Joel Gros of Eagle, Colorado, admires some of the Chambourcin grapes harvested Saturday at Leroux Creek Vineyards.

Hybrids aren’t as delicate as the vinifera grapes (you know, the familiar European varietals such as Merlot, Cab Sauvignon, Chardonnay, etc.) and among other advantages manage to hold up to the early fall frosts and late spring frosts that kill the other grapes. This year that was important, as Yvon was able to make wine after many local wineries (he’s in the West Elks AVA along the North Fork of the Gunnison River) were struck by a spring frost that destroyed their grapes.

Maybe some of it was luck, though. Dick Noonamaker, a grape grower a few miles away in Cedaredge, lost all of his Pinot Gris and Merlot this spring when an April frost dropped temperatures in his vineyard to 28 degrees for several hours. Noonamaker said the frost came at the worst possible time for his grapes.

“If it had come a week earlier or a week later, the grapes wouldn’t have been so affected,” said Noonamaker. “Or if it had lasted only one hour instead of four, I might have saved some grapes.”

Yvon, however, said the temperature never got cold enough at his vineyard to harm his grapes.

The loss of the Pinot Gris means Yvon won’t be able to repeat the delightful 2009 Pinot Gris he made from Noonamaker’s grapes.

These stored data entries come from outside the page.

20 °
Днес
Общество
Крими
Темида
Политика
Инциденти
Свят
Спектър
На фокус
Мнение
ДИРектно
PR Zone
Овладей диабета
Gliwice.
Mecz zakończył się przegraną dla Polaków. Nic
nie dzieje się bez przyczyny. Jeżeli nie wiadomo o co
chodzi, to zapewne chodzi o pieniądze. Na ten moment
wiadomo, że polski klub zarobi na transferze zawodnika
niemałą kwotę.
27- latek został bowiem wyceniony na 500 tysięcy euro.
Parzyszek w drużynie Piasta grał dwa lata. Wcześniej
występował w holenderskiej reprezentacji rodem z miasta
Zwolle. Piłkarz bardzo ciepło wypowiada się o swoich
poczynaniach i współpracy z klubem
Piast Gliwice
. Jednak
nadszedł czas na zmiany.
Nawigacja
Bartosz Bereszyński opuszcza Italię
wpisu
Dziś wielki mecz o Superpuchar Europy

Unfiltered, with a bit of a light fizz on the back of the palate, this fruity and floral Pinot Gris was totally Alsatian in style, “like a Vouvray,” Yvon remarked.

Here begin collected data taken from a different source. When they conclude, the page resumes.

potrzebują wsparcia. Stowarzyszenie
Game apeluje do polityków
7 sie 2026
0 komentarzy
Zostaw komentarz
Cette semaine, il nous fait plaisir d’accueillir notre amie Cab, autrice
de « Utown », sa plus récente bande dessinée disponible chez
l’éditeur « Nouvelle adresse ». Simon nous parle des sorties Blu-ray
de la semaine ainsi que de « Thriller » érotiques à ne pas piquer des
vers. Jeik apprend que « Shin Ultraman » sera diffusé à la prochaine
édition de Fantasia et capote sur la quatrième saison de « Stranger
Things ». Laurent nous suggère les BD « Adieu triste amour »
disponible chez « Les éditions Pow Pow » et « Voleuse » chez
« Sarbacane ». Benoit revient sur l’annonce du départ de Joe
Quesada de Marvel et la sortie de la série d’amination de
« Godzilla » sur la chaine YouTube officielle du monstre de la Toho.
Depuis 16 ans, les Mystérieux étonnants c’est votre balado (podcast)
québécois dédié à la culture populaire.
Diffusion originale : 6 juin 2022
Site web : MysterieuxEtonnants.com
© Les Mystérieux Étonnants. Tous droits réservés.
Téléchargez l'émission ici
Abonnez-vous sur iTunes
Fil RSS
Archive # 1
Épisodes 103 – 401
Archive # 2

Still wearing his safety glasses, Yvon Gros of Leroux Creek Vineyards serves some of his 2009 Pinot Gris during a mid-day meal for his hungry grape harvesters.

But not filtering a wine has its dangers, including leaving some live yeast in the wine that may start a second fermentation at the most unexpected moments. Like, when your storing the wine in your basement.

More than one home winemaker who hasn’t completely fermented his wine or didn’t cold-shock it enough to kill the yeast has woken in the night to sound of exploding corks deep in his cellar.

And although Yvon said he had fermented the Pinot Gris far enough there wouldn’t be any problem, I noticed he was very careful when opening the bottles.

“I really like that style of wine but you have to be careful you don’t blow out a cork,” he said. He took sip of the straw-gold wine. “This is really good, very nice.”

He didn’t make much of the Pinot Gris, about 15 cases he said, and he nearly sold out his supply when the wine proved to be a crowd favorite at Colorado Mountain Winefest in September.

“I was surprised it sold so well, I almost haven’t anything left,” he said, although he managed to find a few bottles to serve his hot and hungry grape pickers for a mid-day pick-up.

He had picked his Cayuga a week before and 37 of us part-time pickers had his Chambourcin picked and in the bin by sundown.

Most of the pickers left after the splendid afternoon meal, which included pit-roasted lamb, a selection of salads including garden-fresh tomatoes, sauteed carrots and young squash, and plenty of crisp, hot-from-the-oven French bread.

Plus lots of wine, which might be why so many pickers went home for a nap after a morning of working in the hot Colorado sun.

I just stuck a couple more bandages on my wounds and plugged on. I figured the Chambourcin was enough to replace whatever little blood I lost.